No es raro encontrar cucarachas cuando se busca entre libros y papeles que llevan tiempo guardados. Y es probable que entre las cucarachas asustadas que corren en todas direcciones haya una que otra blanca, no albina como algunas personas erróneamente les llaman. Estos individuos no tienen color porque se encuentran en un periodo muy particular de su ciclo de vida. Resulta que, como todos los insectos, tienen el cuerpo cubierto por una cutícula o exoesqueleto rígido. Esta armadura tiene varias ventajas pero tiene una desventaja grande: no estira y por lo tanto no permite el crecimiento. Para crecer los insectos tienen que cambiar la armadura periódicamente.

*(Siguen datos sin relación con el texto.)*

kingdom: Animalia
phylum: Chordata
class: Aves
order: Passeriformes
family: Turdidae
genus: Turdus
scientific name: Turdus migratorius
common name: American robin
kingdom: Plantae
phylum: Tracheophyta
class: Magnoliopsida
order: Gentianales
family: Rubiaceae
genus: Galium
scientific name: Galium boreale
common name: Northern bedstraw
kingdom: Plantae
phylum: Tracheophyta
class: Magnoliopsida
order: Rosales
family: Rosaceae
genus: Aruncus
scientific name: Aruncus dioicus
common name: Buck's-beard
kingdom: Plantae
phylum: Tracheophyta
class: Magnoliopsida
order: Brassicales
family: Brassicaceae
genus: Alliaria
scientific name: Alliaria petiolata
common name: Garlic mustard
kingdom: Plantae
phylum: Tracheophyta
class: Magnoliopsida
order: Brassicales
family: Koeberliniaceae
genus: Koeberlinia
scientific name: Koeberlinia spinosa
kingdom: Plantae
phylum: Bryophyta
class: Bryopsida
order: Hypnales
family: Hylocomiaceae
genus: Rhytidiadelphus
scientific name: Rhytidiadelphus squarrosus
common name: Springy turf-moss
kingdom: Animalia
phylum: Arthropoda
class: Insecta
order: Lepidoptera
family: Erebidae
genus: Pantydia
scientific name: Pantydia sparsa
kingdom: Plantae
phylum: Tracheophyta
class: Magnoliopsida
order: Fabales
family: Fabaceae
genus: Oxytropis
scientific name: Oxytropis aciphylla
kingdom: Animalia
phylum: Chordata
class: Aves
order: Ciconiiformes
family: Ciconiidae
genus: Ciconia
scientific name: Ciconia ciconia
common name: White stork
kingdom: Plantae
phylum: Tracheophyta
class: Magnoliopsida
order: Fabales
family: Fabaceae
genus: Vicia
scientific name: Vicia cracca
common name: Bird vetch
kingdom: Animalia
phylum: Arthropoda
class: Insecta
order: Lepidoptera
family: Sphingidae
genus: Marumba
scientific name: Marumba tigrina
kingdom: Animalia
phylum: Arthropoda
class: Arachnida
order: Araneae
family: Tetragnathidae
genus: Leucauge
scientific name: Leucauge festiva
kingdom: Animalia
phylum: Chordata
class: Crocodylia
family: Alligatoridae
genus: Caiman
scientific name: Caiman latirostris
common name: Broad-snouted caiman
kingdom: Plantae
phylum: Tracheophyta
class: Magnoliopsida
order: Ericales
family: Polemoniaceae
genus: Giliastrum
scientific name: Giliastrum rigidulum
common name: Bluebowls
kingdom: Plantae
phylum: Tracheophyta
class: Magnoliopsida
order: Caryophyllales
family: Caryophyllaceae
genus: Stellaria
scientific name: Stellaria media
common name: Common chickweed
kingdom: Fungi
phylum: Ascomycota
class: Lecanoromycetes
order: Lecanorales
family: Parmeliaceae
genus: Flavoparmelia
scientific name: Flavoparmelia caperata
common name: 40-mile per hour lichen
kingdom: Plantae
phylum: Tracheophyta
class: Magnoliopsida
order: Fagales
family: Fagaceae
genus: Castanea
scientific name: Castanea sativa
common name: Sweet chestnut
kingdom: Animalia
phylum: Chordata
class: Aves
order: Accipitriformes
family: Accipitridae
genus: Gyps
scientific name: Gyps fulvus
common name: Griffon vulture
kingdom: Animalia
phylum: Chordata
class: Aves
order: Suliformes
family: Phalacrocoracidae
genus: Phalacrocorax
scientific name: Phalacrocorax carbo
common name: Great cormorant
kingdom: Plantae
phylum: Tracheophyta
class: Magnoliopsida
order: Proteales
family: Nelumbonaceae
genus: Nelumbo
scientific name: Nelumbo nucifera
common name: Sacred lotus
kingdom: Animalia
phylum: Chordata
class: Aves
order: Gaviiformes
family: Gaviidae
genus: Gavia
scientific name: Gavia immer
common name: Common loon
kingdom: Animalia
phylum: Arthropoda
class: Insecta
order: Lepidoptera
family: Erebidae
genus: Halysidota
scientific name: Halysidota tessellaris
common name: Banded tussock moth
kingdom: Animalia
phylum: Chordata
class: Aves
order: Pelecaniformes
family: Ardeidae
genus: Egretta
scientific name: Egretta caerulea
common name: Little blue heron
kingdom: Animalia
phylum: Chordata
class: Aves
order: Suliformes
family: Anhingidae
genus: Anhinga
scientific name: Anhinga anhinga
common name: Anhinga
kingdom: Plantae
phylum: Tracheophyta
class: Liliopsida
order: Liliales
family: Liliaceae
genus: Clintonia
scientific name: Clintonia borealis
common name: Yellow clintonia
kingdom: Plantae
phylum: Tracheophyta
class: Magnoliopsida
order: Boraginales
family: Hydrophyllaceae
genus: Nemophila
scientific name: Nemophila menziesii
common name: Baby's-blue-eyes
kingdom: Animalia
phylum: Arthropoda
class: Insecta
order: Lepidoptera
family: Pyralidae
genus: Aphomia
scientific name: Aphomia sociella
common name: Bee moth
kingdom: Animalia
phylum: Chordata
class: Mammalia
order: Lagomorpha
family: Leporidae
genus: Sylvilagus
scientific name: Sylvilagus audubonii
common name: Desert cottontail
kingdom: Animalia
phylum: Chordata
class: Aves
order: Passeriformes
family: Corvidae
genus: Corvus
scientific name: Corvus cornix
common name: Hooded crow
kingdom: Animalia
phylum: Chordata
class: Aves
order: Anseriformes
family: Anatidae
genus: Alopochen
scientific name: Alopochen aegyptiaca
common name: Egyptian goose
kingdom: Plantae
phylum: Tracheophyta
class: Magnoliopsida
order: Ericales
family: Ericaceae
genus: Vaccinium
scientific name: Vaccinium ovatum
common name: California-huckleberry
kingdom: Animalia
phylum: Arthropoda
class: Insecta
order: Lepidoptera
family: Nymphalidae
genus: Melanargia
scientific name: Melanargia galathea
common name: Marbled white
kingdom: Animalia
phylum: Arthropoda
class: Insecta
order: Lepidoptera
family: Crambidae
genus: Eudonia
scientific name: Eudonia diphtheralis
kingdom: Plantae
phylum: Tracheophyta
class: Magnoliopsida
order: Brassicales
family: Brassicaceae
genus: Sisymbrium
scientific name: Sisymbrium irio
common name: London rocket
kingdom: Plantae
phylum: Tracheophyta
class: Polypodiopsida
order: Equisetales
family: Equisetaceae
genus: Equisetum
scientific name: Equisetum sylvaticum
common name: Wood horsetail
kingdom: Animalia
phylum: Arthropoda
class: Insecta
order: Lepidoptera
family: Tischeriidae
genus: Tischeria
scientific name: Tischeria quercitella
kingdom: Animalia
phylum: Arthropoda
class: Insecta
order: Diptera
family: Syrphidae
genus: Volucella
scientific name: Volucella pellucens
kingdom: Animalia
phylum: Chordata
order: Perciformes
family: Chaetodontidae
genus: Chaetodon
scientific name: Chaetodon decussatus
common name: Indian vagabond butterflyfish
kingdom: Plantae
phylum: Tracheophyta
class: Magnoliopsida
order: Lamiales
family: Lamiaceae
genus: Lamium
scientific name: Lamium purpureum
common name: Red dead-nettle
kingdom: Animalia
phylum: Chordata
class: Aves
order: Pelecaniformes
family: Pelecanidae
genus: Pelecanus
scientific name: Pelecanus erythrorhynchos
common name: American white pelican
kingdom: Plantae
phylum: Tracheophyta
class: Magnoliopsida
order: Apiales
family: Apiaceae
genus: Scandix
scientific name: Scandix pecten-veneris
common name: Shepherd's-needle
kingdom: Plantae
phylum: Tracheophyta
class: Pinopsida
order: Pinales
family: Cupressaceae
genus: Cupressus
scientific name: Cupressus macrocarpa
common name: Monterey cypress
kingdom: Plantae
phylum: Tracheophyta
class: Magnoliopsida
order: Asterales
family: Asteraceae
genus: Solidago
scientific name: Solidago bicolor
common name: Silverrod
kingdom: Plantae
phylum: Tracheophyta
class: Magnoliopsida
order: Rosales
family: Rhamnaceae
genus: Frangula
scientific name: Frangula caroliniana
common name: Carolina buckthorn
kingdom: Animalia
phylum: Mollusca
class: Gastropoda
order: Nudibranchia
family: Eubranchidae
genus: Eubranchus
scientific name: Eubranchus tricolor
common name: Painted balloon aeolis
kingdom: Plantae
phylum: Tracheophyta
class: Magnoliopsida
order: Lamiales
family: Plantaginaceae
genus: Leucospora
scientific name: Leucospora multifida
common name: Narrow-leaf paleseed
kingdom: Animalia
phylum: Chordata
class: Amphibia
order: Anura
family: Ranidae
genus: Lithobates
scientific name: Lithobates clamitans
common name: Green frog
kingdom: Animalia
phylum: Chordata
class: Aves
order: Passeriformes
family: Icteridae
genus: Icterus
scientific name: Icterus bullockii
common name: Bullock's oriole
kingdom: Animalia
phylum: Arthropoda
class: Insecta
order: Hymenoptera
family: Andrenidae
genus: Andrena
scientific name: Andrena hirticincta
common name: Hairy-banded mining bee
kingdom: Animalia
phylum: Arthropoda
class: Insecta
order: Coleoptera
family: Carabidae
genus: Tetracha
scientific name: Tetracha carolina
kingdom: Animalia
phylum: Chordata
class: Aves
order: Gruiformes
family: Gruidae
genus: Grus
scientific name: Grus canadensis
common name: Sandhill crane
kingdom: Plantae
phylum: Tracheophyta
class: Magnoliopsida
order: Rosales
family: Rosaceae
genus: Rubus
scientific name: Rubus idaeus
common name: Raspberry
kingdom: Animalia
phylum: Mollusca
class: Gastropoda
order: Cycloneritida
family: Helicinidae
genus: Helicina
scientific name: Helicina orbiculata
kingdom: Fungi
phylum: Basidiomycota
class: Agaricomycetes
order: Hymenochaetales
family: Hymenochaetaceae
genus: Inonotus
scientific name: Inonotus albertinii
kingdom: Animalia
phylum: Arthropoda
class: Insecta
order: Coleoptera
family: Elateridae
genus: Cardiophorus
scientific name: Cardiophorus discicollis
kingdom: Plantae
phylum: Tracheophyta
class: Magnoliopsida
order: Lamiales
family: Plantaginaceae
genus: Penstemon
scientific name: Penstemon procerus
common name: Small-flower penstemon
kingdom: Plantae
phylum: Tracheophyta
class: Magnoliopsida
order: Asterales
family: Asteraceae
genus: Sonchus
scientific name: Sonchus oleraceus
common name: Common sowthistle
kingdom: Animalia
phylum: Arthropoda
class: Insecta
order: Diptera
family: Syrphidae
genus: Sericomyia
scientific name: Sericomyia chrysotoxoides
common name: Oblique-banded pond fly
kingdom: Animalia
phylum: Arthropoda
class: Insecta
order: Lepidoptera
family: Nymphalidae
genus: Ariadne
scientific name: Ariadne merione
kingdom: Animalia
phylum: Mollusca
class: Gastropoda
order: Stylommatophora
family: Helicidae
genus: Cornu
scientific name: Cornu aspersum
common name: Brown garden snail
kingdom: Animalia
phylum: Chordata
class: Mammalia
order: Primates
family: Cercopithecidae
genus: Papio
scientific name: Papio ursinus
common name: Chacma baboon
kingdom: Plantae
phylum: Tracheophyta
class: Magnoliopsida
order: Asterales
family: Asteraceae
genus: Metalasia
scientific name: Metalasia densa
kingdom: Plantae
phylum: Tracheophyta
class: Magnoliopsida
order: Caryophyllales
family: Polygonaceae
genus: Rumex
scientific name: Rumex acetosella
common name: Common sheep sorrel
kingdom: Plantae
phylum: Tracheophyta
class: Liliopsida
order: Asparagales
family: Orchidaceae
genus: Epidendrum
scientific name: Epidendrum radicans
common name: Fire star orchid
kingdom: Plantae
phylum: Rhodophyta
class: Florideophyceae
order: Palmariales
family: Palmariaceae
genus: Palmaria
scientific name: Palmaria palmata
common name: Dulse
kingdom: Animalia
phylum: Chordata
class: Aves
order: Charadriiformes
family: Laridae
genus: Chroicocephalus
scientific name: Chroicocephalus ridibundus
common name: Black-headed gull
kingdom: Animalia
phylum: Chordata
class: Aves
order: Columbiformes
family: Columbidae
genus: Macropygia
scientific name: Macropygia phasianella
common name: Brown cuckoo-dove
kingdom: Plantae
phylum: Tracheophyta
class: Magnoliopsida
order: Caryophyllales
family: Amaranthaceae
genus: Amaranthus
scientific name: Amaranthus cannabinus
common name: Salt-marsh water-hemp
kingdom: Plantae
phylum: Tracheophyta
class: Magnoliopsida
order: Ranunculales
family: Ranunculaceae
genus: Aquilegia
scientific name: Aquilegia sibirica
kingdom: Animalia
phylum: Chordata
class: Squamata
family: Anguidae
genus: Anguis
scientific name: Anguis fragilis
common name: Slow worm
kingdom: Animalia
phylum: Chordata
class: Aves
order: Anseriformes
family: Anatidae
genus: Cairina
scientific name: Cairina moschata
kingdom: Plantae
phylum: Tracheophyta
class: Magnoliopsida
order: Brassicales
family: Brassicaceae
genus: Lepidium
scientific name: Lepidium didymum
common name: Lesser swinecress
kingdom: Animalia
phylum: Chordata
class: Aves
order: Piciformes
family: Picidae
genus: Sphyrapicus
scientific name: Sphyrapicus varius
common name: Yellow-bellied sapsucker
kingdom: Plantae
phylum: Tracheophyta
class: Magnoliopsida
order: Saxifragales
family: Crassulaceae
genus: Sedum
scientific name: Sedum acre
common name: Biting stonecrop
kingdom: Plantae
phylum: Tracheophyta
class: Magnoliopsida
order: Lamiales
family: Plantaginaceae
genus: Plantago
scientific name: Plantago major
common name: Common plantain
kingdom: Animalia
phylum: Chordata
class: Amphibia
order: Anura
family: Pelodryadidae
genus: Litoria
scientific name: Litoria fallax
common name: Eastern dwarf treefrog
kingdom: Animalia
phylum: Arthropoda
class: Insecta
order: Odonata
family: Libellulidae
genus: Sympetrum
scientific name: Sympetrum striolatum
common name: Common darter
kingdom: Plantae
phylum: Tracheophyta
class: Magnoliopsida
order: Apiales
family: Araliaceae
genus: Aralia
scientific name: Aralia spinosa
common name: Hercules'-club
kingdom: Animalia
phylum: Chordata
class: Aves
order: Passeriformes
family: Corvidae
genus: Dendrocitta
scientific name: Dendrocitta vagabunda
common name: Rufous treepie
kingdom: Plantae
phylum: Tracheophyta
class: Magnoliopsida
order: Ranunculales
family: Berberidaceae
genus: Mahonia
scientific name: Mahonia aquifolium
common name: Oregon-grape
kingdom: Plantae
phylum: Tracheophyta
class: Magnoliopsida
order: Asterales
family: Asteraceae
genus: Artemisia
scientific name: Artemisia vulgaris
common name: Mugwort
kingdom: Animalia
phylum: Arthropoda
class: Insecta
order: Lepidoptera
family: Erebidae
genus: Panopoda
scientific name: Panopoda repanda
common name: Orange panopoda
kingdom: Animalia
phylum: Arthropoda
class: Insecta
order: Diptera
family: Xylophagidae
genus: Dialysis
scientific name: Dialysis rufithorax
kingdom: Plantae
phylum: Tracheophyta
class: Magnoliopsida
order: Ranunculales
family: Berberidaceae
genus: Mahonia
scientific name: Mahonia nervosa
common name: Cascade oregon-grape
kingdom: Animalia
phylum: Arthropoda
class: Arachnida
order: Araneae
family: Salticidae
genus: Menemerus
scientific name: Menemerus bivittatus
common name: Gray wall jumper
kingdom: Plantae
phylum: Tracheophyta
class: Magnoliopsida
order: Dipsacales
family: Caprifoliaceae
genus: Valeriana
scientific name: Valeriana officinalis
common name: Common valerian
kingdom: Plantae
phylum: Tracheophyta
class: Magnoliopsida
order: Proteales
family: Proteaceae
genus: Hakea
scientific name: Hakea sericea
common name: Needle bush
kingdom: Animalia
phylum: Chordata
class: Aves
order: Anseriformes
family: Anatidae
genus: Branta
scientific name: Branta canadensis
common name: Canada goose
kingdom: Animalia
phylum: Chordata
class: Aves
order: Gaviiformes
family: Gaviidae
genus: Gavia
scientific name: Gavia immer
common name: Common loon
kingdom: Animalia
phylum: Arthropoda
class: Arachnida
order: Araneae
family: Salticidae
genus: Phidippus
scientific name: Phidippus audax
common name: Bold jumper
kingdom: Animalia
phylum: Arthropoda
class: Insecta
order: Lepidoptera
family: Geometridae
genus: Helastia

El primer paso es secretar una cutícula nueva debajo de la vieja. Cuando la nueva está lista, el animal comienza a contraer sus músculos para presionar sobre una fina línea dorsal que corre desde la cabeza hasta el final del abdomen. La cutícula vieja se raja y el insecto lentamente se despoja de la misma. La cubierta nueva es blanca, blanda y flexible. Ahora, el animal aumenta su presión interna para estirar la cutícula nueva, que pronto comenzará a tornarse rígida y a adquirir su color oscuro. Los tejidos del insecto crecerán dentro de un exoesqueleto más grande, hasta que para crecer más sea necesario mudar la cutícula nuevamente. Las cucarachas, como los demás insectos, dejan de crecer cuando llegan a la adultez y adquieren sus alas.

El Dr. Carlos Santos encontró a esta curiosa cucaracha blanca parada sobre el guano que cubre el piso de Cueva Tuna.  Le apuntó con una linterna para que yo pudiera enfocar y poco después el flash dominó a la linterna. Nikon D90, 105 mm macro, ISO 400,  1/125 s, f/8, flash anular.